Abstract
DNA N4-methylcytosine(4mC) plays an important role in numerous biological functions and is a mechanism of particular epigenetic importance. Therefore, accurate identification of the 4mC sites in DNA sequences is necessary to understand the functional mechanism. Although some effective calculation tools have been proposed to identifying DNA 4mC sites, it is still challenging to improve identification accuracy and generalization ability. Therefore, there is a great need to build a computational tool to accurately identify the position of DNA 4mC sites. Hence, this study proposed a novel predictor XGB4mcPred, a predictor for the identification of 4mC sites trained using an extreme gradient boosting algorithm (XGBoost) and DNA sequence information. Firstly, we used the One-Hot encoding on adjacent and spaced nucleotides, dinucleotides, and trinucleotides of the original 4mC site sequences as feature vectors. Then, the importance values of the feature vectors pre-trained by the XGBoost algorithm were used as a threshold to filter redundant features, resulting in a significant improvement in the identification accuracy of the constructed XGB4mcPred predictor to identify 4mC sites. The analysis shows that there is a clear preference for nucleotide sequences between 4mC sites and non-4mC site sequences in six datasets from multiple species, and the optimized features can better distinguish 4mC sites from non-4mC sites. The experimental results of cross-validation and independent tests from six different species show that our proposed predictor XGB4mcPred significantly outperformed other state-of-the-art predictors and was improved to varying degrees compared with other state-of-the-art predictors. Additionally, the user-friendly webserver we used to developed the XGB4mcPred predictor was made freely accessible.
Highlights
DNA methylation is the process of adding methyl groups to specific regions of DNA and leads to genetic changes in gene expression [1], and this process can regulate gene expression and shutdown without altering the nucleotide sequence
This study proposed a novel predictor named XGB4mcPred based on a One-Hot encoding genomic sequence information
One-Hot encoding for multiple types of sequences as proposed in this study, followed positive, false positive, true negative, and false negative, it is often seen as a measure of balance
Summary
DNA methylation is the process of adding methyl groups to specific regions of DNA and leads to genetic changes in gene expression [1], and this process can regulate gene expression and shutdown without altering the nucleotide sequence.
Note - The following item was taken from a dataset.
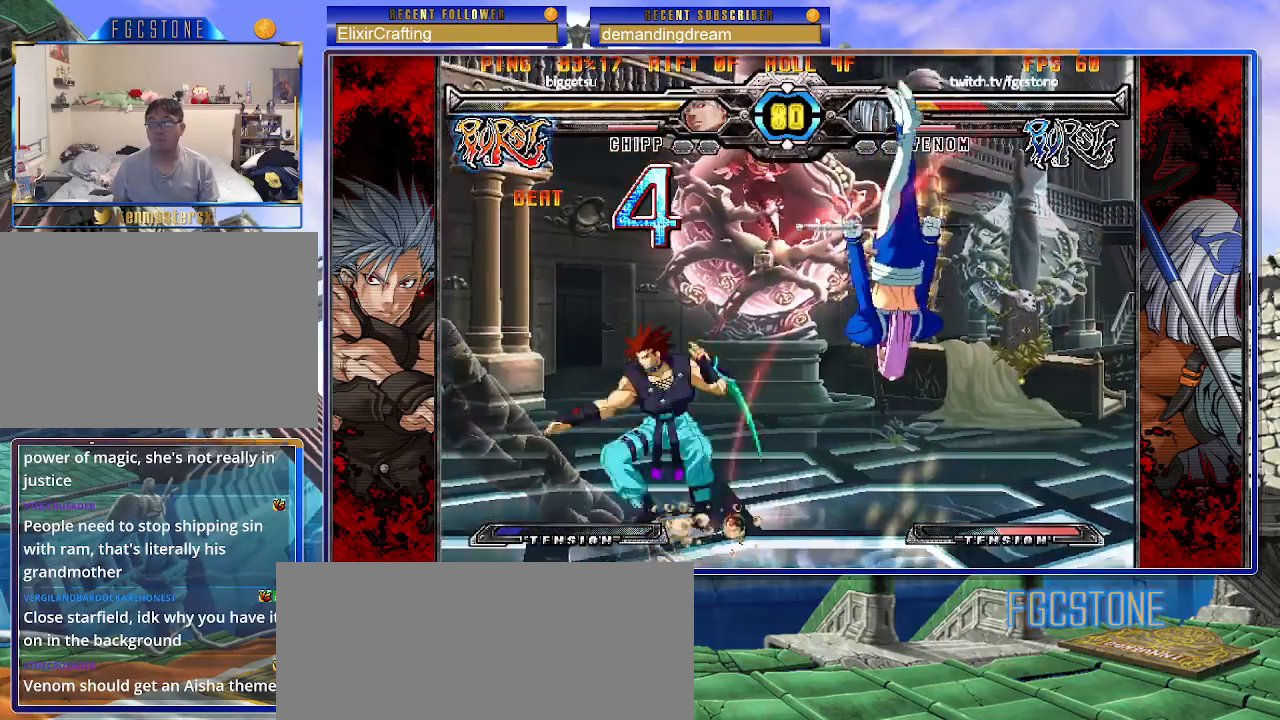
{"buttons": ["K"], "left_stick": "right", "events": [[17, "K", "down"], [67, "S", "down"], [100, "K", "up"], [167, "K", "down"], [183, "S", "up"], [233, "S", "down"], [267, "K", "up"], [317, "K", "down"], [350, "S", "up"], [400, "S", "down"], [417, "K", "up"], [467, "K", "down"], [500, "S", "up"]]}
The activity of genes can be regulated by controlling the process of DNA methylation, turning off certain gene activity or inducing the reactivation and expression of certain genes [2,3,4,5]. It is closely relevant for the study of cancer, aging, or for the study of regulating virulence and antibiotic resistance in prokaryotes [6,7,8]. The DNA 5mC sites, 6mA sites, and 4mC sites are the most common methylation processes, which are widely found in eukaryotes and prokaryotes [9,10,11,12]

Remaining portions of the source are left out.